Graphics chip giant looks beyond the desktop

Rick Merritt and Mark LaPedus

11/13/2006 9:00 AM EST

San Jose, Calif. -- Nvidia Corp. pushed the boundaries of PC graphics at both ends of the spectrum last week by launching a novel processor architecture and buying PortalPlayer for $357 million. The moves show that innovation lives, even as the core business for desktop graphics processors rapidly matures.

At the high end, Nvidia's GeForce 8800 represents the first in a new class of graphics processors to use a unified architecture that aims to bust through old bottlenecks in traditional graphics realism. The chip will also open the door to a style of thread processing for a range of data-intensive technical applications traditionally served by DSPs, FPGAs and vector processors.

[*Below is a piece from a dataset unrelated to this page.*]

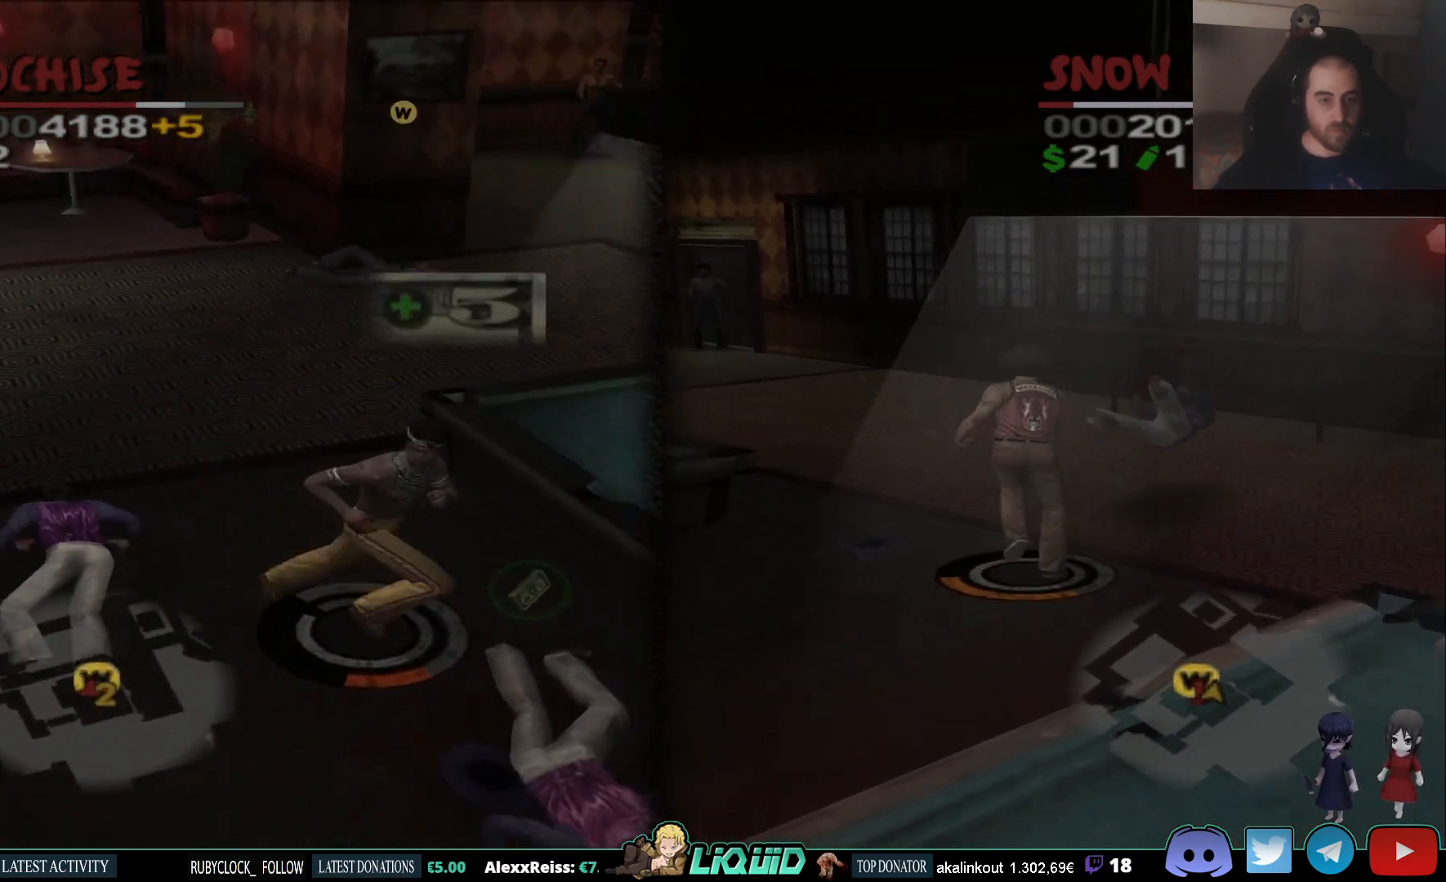
{"buttons": [], "left_stick": "down-right", "right_stick": "right", "events": [[33, "SQUARE", "down"], [67, "left_stick", "center"], [183, "SQUARE", "up"], [400, "left_stick", "down-right"], [483, "right_stick", "right"]]}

At the low end, the acquisition of PortalPlayer Inc. is part of Nvidia's effort to build a business that serves the booming mobile world of cell phones and MP3 players. The billion-unit volumes of this consumer business in- creasingly demand good graphics for games and video.

Both opportunities look sweet for a company that is effectively the last of the major independent designers of PC graphics, a sector that is shifting toward more-integrated chips.

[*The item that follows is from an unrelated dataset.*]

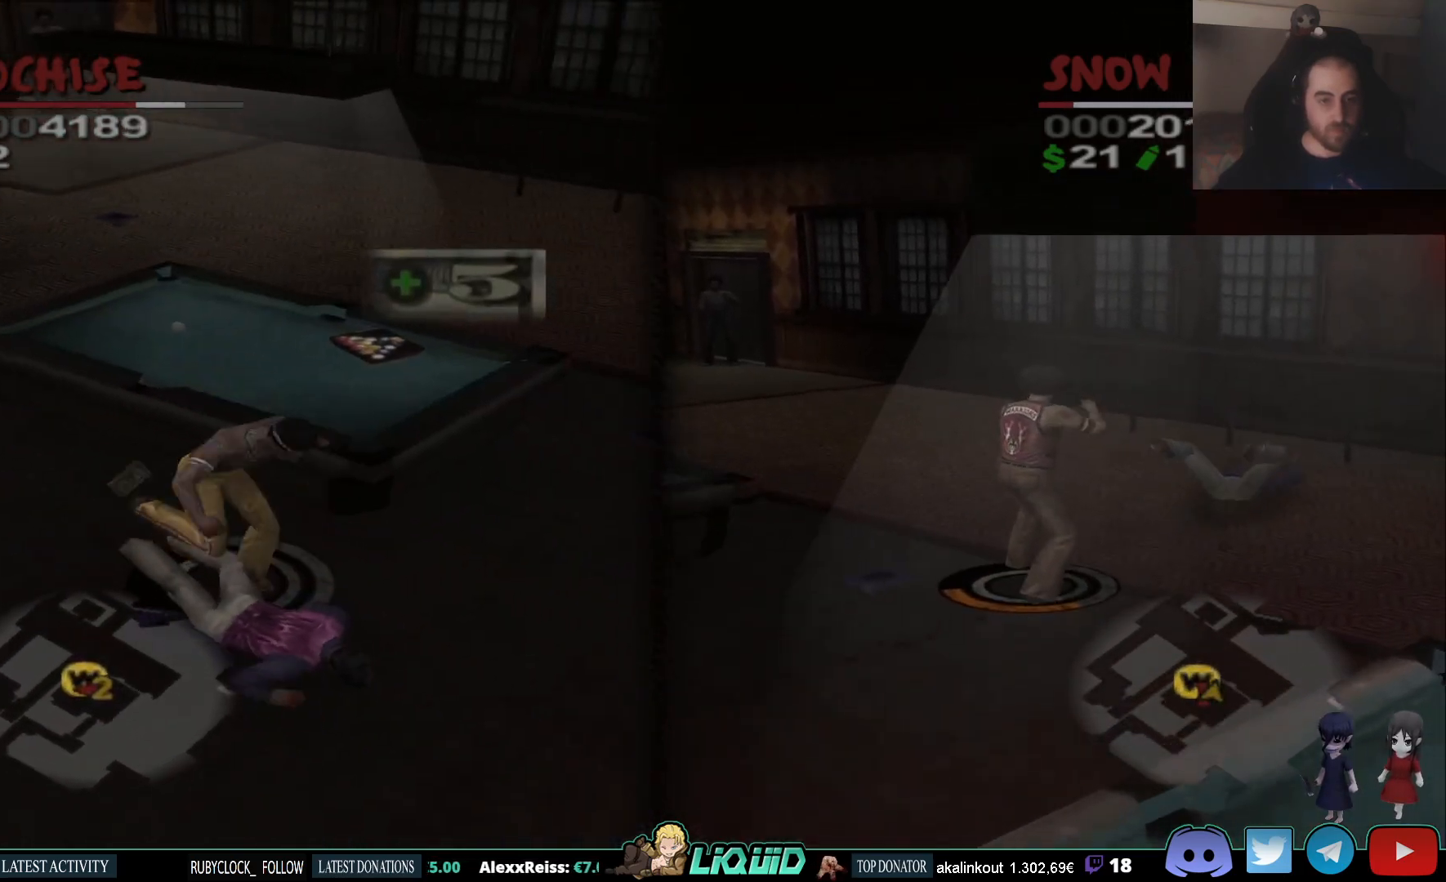
{"buttons": [], "left_stick": "down", "right_stick": "right", "events": [[33, "left_stick", "down"]]}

A whopping 76 percent of notebook PCs now use graphics integrated into core-logic chips, a figure expected to go as high as 85 percent in the next few years. Desktops have plateaued at about 63 percent using integrated graphics over the last two years. Still, increasingly, sales of PC clients are shifting from desktops to notebooks, said Dean McCarron, principal of market watcher Mercury Research (Cave Creek, Ariz.).

Adding to the pressure, Advanced Micro Devices Inc. has said it will roll out a line of CPUs with integrated graphics cores, starting in 2008, as part of its merger with Nvidia archrival ATI Technologies.

"There has been a slow erosion in the standalone market" since integrated chips first hit in 1998, said McCarron. Nevertheless, "pretty much as long as people care about computer graphics there will be a market for standalone chips," he added.

Indeed, referring to the primary role of graphics in the next generation of Windows, David Kirk, Nvidia's chief scientist, said that"with Vista, standalone graphics could become the fastest-growing part of the market." He likened merging CPU and graphics cores for high-end products to "taking two sports cars and two Hummers and putting them in your Prius--and at the low end, people will still want more performance, not less."

Whatever the challenges, Nvidia (Santa Clara, Calif.) is firing on all cylinders with both standalone and integrated parts. In its last quarter, Nvidia led the market in overall graphics shipments. "They displaced Intel, something they haven't done for a while," said McCarron.

Also in the last quarter, Nvidia saw two years of investments in mobile chips pay off when it pulled neck-and-neck with ATI in the rival's strong area of notebook graphics chips. "We have a genuine horse race in mobile graphics now," McCarron said.